Une nouvelle secousse fait crier la maison; le tonnerre gronde comme la décharge d'une batterie; la terre frémit sous les pieds, les toits semblent vaciller, les palissades s'abattre tous les cœurs sont saisis.

D'après les ordres du maître, le nègre de garde prend son lambis pour avertir les esclaves qu'ils doivent abandonner leurs cases et se réfugier dans l'habitation. Il court se placer à l'angle de la maison; et, se couchant jusqu'à terre pour offrir moins de prise au vent, il fait retentir les sons lugubres et prolongés de cette espèce de trompe naturelle.

Rien de plus triste et de plus imposant en même temps que le retentissement de cet appel au milieu d'une nuit d'ouragan. Dans les intervalles des bouffées de vent et des roulements sourds du tonnerre, la conque faisait entendre sa voix gémissante. Les hurlements des nègres, qui s'appelaient pour gagner la maison du maître, y répondaient; mais soudain tous ces bruits humains se perdaient sous les nouveaux fracas du vent, de la pluie et de la foudre auxquels se joignaient les mugissements des animaux qui semblaient implorer le secours de l'homme. De malheureux nègres se traînaient en se cramponnant aux racines, aux mottes de terre, à tout ce qui offrait quelque résistance. Des groupes presque nus, grelottant de froid, épuisés de fatigue, parvenaient à pénétrer pêle-mêle dans la maison,

tandis que d'autres, surpris et enlevés, roulaient à quelques centaines de pas en arrière, froissés, étourdis et forcés de recommencer cette effroyable lutte.

Dans ce moment tout était désordre, trouble et terreur: la furie dévastatrice de l'ouragan continuait, mais elle n'était pas encore à son plus haut degré de violence. La maison isolée, sans appui, ployait, pour ainsi dire, sous les coups de la tempête. À chaque instant elle pouvait s'abîmer. Une planche cédant, le vent s'engouffrait, et, comme un levier, faisait sauter la toiture.

L'économe et tous les noirs multipliaient leurs efforts pour assujettir par des cordes, des planches, des meubles, les endroits les plus faibles. Quelques-uns des nègres les plus robustes, étant sortis en se traînant, tentaient d'enfoncer dans la terre des pieux et des arcs-boutants pour appuyer la maison; mais telle était la furie de la tempête, que, pouvant à peine respirer, ils étaient forcés de s'étendre sur le ventre en se tenant les uns les autres. Par moment l'ouragan faisait taire sa grande voix; on entendait le bruit de la pluie qui tombait comme une multitude de cascades, le roulement de tous les torrents enflés et charroyant des forêts avec fracas dans leurs gorges profondes, le déchirement aigu des arbres et les sons plus sinistres encore que rendaient les essontes de la toiture sous lesquelles les vents se jouaient.

**Consigne 1:**
Répondez à ces questions sur l'extrait consacré à l'ouragan.
(a) Quel objet celui qui est de garde prend-il pour avertir les esclaves ?
(b) Avec quoi l'économe et les noirs assujettissent-ils les endroits les plus faibles de la maison ?
(c) Qu'est-ce que les nègres les plus robustes tentent d'enfoncer dans la terre ?
**Consigne 2:** Recopiez sans rien changer, dans les enregistrements, tout ce qui va de la ligne contenant "The trekking company" jusqu'à la ligne contenant "best of snow-capped mountain views and local", ces deux lignes comprises.

**Données fournies:**
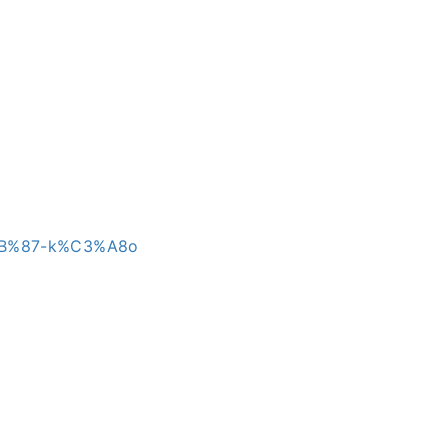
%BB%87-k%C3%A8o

==

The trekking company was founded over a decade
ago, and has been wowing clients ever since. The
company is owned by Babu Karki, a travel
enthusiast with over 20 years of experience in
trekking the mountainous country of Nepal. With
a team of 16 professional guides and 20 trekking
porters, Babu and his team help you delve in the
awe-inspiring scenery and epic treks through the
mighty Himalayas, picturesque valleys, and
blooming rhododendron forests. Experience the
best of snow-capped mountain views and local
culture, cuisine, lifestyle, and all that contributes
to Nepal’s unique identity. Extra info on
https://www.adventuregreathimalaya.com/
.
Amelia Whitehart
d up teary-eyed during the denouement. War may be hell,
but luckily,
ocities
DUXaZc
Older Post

**Réponse 1:**
(a) Son lambis.
(b) Avec des cordes, des planches et des meubles.
(c) Des pieux et des arcs-boutants.

**Réponse 2:**
The trekking company was founded over a decade
ago, and has been wowing clients ever since. The
company is owned by Babu Karki, a travel
enthusiast with over 20 years of experience in
trekking the mountainous country of Nepal. With
a team of 16 professional guides and 20 trekking
porters, Babu and his team help you delve in the
awe-inspiring scenery and epic treks through the
mighty Himalayas, picturesque valleys, and
blooming rhododendron forests. Experience the
best of snow-capped mountain views and local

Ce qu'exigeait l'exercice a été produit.